Новый секретарь по идеологии райкома партии Зигмунд Збигневич Качановский был поляк по национальности. Его имя и отчество было для простых казахов-аульчан очень труднопроизносимыми и народ прозвал его просто и мудро – Зигзаг и Кочан. Называли иногда Зигзаг, иногда Кочан, смотря по обстоятельствам. Ну, просто – да, а почему мудро? Да потому что он был очень гибким человеком. Он никогда ни с кем не спорил. Никому не говорил нет, кажется, у него в лексиконе не было такого слова.
Качановский старался никому не делать зла. Никого ни за что не притеснял, не подвергал гонениям, и был честным и справедливым сотрудником, разумеется, в тех пределах, которые дозволялись советской властью и компартией.
Когда я вошел, он широко улыбнулся, привстал со своего кресла, выказывая уважение восьмидесятипятилетнему старцу, и воскликнул:
– О, какие люди! Здравствуйте! Присаживайтесь!
Буркнув «здрась», я остановился в центре кабинета.
Он удивленно посмотрел на меня. Наверное, он видел меня впервые в таком мрачном состоянии. Я стукнул березовой крепкой палкой об пол и произнес злым голосом, еле сдерживая приступ ярости.
– Зигмунд Збигневич Качановский! Почему ты так не любишь казахов? Что мы плохого сделали тебе?
Прямой вопрос – как кинжал. Зигзаг заволновался, его правый глаз широко распахнулся, а левый, наоборот, зажмурился, и он по обыкновению поднял свой длинный указательный палец вверх и воскликнул.
– Да вы что, дед Асанбай! Вы же меня знаете! Какая нелюбовь? Наоборот, очень уважаю казахов! Казахи помогли нашему народу, полякам, в трудные годы! Я родился здесь, всю жизнь живу с казахами! Да мы же почти породнились!
– А тогда почему ты закрываешь наши школы?!
– Да не я же! Вы же знаете! – Качановский показал пальцем вверх.
– А кто же тогда?! Иванов, Петров, Сидоров?! Да все они говорят одно и то же: «Не мы закрываем школы! Мы уважаем казахский народ!» Так ответь по-партийному честно, по-советски прямо: если вы все так уважаете казахский народ, то тогда почему не позволяете этому народу на своей земле, на своей родине учить своих детей на своем родном языке!?
Зигмунд Збигневич покраснел и начал нервно тереть ладони.
– Дед Асанбай, и вы поймите нас, – произнес он просительным тоном, что смягчило мой гнев. – Это требование времени! Установка сверху! Решение партии и правительства!

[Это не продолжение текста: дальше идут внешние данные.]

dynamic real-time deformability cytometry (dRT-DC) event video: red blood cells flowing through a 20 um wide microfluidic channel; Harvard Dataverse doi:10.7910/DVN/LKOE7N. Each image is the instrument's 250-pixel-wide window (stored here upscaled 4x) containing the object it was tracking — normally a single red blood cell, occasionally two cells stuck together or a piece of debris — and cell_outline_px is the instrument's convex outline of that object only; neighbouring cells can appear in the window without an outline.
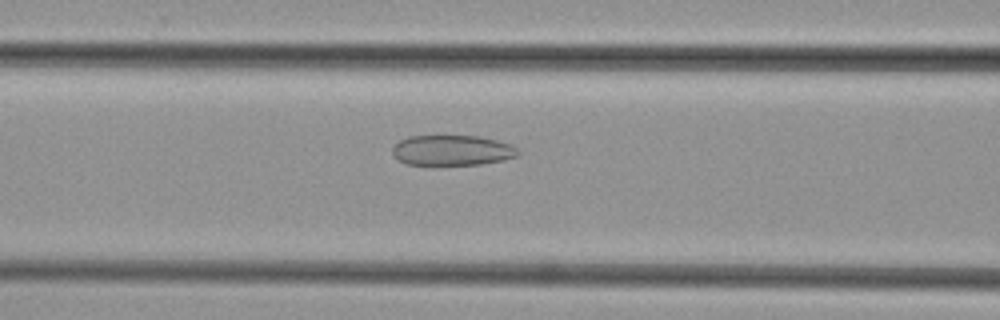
{"species": "common noctule bat (a hibernating species)", "species_latin": "Nyctalus noctula", "temperature_condition": "cold", "stored_images_in_passage": 29, "camera_frame_rate_fps": 3000, "um_per_image_px": 0.085, "animal": {"sex": "female", "body_mass_g": 29.2, "forearm_length_mm": 56.3}, "frame": {"image": 1, "passage_image": 5, "time_ms": 1.333, "image_size_px": [1000, 320], "cell_outline_px": [[520, 156], [504, 160], [480, 164], [408, 164], [400, 160], [392, 152], [392, 148], [400, 140], [408, 136], [480, 136], [512, 144], [520, 152]], "centroid_in_image_um": [38.5, 12.77], "position_along_channel_um": 128.1, "area_um2": 22.08}}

При упоминании коммунистической партии и советской власти перед глазами промелькнули железные комиссары жестоких времен репрессии, которые под прикрытием лозунгов классовой борьбы и социальной справедливости вырезали весь цвет нашей нации. Это было продолжением той политики. Да, было понятно, что за закрытиями казахских школ кроется далеко идущая политическая цель – дальнейшая колонизация и русификация казахской степи.
– Требование времени говоришь?! А кто создал такие условия, кто установил эти требования?
– Да сами казахи хотят, чтобы их дети учились в русских школах! Сейчас ведь без великого и могучего русского языка никто и шагу не сделает в нашей необъятной стране Советов! Как ни больно это признавать, но факт остается фактом – у вашего и у нашего языков нет никакой перспективы!
– Нет, казахи никогда не хотели и не хотят забыть свой язык и слиться с другими народами. Просто создали такие условия, вынуждающие наш народ изучать в первую очередь чужой язык!
– Да ладно, не нужно слишком драматизировать. Почти все народы СССР уже отходят от своего языка, русеют. Вон, мои дети уже почти не знают по-польски ни слова! Обидно, но что поделаешь!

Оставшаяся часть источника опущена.